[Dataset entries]
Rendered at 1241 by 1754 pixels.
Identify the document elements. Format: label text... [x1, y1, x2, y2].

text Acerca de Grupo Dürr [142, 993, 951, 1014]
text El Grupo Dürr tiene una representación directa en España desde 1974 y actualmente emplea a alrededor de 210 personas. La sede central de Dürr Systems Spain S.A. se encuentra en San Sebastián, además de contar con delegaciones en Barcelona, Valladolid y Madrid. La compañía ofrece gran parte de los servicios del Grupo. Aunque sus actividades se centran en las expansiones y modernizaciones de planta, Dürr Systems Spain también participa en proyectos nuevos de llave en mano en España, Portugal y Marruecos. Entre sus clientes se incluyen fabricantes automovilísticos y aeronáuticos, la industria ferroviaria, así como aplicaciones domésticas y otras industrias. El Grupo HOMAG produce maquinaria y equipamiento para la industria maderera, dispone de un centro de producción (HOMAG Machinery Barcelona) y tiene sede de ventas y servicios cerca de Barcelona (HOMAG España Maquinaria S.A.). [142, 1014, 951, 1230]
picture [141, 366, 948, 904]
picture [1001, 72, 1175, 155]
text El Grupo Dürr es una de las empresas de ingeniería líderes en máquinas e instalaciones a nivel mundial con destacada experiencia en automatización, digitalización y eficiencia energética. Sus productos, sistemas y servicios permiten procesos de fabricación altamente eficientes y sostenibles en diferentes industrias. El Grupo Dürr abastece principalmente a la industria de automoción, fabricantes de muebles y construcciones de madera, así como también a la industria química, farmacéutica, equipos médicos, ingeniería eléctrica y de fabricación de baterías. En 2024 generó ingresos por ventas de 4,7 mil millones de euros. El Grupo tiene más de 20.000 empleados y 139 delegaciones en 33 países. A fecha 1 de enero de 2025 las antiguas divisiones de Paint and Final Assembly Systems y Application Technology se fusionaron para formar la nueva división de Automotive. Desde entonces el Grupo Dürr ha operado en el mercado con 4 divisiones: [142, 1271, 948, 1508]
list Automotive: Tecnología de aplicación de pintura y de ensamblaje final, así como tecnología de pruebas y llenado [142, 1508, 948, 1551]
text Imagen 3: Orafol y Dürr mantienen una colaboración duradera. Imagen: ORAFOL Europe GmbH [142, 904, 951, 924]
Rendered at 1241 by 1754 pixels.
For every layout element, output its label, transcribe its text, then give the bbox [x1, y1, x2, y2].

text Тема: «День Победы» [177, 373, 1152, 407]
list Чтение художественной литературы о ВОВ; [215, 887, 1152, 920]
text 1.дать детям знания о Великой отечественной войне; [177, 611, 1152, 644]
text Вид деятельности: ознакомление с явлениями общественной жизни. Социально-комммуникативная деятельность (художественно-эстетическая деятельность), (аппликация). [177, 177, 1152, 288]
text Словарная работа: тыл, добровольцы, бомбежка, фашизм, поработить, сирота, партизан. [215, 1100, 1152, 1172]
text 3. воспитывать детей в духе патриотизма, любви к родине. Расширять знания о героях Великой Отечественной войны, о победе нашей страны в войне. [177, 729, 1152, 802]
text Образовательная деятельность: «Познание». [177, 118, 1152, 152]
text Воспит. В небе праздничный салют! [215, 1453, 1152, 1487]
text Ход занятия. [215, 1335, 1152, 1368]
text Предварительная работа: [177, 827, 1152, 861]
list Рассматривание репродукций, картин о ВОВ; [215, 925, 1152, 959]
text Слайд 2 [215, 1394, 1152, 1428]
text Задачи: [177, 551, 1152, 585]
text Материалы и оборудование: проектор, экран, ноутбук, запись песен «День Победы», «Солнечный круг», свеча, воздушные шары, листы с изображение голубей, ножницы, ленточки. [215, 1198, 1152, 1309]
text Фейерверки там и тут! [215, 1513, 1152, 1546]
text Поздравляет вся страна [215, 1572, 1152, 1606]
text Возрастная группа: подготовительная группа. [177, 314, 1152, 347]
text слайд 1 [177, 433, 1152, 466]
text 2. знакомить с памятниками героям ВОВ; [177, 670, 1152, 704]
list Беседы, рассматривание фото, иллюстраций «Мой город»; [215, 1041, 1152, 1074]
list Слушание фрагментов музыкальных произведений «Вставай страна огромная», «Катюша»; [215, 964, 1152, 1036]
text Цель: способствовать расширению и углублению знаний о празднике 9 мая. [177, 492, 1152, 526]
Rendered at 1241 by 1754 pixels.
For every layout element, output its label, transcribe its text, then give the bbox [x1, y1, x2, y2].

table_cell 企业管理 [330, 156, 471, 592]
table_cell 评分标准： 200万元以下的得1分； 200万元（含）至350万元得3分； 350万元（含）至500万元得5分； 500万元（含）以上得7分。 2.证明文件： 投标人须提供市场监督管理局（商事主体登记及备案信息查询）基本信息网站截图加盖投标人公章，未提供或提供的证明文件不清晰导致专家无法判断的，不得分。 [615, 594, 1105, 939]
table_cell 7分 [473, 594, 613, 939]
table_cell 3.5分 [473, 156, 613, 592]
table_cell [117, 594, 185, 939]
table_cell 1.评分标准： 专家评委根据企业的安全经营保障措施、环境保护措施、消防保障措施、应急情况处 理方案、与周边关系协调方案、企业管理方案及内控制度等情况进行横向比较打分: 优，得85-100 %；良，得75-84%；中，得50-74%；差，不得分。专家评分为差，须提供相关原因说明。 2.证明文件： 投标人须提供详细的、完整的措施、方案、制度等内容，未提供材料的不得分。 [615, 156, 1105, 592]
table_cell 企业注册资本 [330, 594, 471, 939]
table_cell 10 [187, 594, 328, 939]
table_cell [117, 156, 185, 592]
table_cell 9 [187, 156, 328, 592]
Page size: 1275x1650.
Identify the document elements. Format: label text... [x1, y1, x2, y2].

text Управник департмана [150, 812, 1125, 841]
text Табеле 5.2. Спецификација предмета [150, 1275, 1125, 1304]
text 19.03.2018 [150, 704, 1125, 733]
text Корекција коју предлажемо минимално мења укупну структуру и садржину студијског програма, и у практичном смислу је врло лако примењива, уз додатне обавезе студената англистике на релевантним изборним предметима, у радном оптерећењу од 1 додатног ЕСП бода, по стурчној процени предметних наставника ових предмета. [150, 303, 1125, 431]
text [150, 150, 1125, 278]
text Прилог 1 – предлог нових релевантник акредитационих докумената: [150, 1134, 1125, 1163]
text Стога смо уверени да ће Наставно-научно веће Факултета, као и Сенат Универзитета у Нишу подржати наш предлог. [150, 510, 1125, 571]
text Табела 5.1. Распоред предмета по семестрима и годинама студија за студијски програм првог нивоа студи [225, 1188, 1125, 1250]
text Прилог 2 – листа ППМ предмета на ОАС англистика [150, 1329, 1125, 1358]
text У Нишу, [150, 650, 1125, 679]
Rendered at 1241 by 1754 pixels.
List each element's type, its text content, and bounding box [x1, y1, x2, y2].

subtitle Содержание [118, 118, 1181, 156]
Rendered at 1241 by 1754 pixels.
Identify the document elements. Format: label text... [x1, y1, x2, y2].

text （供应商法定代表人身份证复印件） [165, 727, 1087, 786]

#### [Task directions]
On how many lines above does the word "证明文件" appear? Answer with that figure only.

#### [Solved problem]
2